Do total que foi investido em Serra Pelada até hoje, a Sandstorm injetou cerca de 40,2%. A maioria do aporte foi dividida entre investidores variados que já teriam dito à empresa canadense que não vão mais colocar dinheiro no projeto. Os US$ 30 milhões para retomar as atividades seriam utilizados também para contratar pessoal, locar máquinas e equipamentos, comprar produtos para o estoques, contratar empresa de segurança, entre outros.

“A Coomigasp está de braços abertos, temos uma nova metodologia de trabalho, com ética e transparência. É assim que temos trabalhado desde a intervenção. Conseguimos resolver uma série de problemas internos, pagamento de funcionários, impostos, a casa está organizada, mas não é suficiente. O garimpeiro quer dinheiro na conta dele e é por isso que precisamos de novos investidores, porque hoje o projeto infelizmente continua parado”, disse o administrador da Coomigasp.

Pacheco também comentou sobre a situação de segurança do projeto Serra Pelada, que tem sofrido com saques depois que a Colossus, que abandonou o projeto no fim de 2013 segundo a Coomigasp, parou de pagar a empresa que fazia a segurança do site. Uma série de equipamentos de escritório, como computadores, ares-condicionados e mesas foram roubados.

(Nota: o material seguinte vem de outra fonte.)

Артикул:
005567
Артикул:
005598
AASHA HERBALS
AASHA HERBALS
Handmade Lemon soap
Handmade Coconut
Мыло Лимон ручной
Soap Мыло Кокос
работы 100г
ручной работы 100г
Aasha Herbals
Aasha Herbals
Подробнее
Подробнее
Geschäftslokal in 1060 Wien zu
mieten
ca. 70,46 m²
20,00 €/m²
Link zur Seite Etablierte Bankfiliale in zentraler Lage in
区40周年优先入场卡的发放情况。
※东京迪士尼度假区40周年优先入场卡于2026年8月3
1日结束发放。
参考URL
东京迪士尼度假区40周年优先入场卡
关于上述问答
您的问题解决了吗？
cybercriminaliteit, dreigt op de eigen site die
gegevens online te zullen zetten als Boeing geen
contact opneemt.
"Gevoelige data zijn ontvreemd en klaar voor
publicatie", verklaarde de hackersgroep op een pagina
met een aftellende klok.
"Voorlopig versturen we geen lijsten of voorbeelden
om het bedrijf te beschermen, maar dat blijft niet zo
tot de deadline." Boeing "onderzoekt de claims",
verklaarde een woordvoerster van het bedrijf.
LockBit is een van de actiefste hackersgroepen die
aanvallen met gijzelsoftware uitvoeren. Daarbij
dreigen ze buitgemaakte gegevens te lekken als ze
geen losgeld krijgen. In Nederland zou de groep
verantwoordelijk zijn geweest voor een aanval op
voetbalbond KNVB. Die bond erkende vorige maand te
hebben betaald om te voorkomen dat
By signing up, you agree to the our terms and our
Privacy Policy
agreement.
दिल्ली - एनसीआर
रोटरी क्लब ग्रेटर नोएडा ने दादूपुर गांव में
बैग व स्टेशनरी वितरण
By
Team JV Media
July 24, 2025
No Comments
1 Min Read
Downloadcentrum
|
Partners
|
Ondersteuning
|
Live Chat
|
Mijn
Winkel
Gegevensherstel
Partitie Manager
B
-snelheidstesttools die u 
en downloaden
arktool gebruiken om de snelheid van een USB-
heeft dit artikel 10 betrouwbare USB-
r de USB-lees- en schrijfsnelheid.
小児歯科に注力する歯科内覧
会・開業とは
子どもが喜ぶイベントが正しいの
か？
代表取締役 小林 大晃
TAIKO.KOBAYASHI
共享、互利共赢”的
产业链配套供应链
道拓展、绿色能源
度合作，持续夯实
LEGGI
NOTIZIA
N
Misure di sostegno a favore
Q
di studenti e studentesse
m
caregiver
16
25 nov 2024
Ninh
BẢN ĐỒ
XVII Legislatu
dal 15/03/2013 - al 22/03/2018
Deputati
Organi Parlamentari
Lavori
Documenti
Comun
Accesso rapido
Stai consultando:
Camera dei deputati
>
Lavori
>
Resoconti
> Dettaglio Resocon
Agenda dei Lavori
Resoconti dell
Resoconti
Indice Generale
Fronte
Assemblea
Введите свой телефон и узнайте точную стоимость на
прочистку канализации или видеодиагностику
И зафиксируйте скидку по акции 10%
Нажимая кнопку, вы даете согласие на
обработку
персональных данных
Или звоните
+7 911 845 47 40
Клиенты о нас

“Hoje quem está fazendo a segurança de Serra Pelada são garimpeiros voluntários da Coomigasp, que fizeram uma barreira e não deixam ninguém entrar ou sair sem autorização. Os saques ocorreram por uns dias, mas, assim que ficamos sabendo, tomamos providências para garantir a segurança do projeto”, disse o administrador da cooperativa.

Pacheco informou que a Coomigasp não terá expediente nos próximos dois dias, porque a empresa está mudando para uma nova sede. A pedido de garimpeiros, o escritório da cooperativa deixará de ser em Curionópolis para ficar sediado na vila próxima ao projeto Serra Pelada, apesar das dificuldades de logística e de acesso à tecnologia.

Pacheco era gerente financeiro durante a intervenção na Coomigasp e foi nomeado administrador a pedido de garimpeiros e por meio de um Termo de Ajustamento de Conduta (TAC) determinado pelo Ministério Público, que determinava a contração de um administrador para a cooperativa.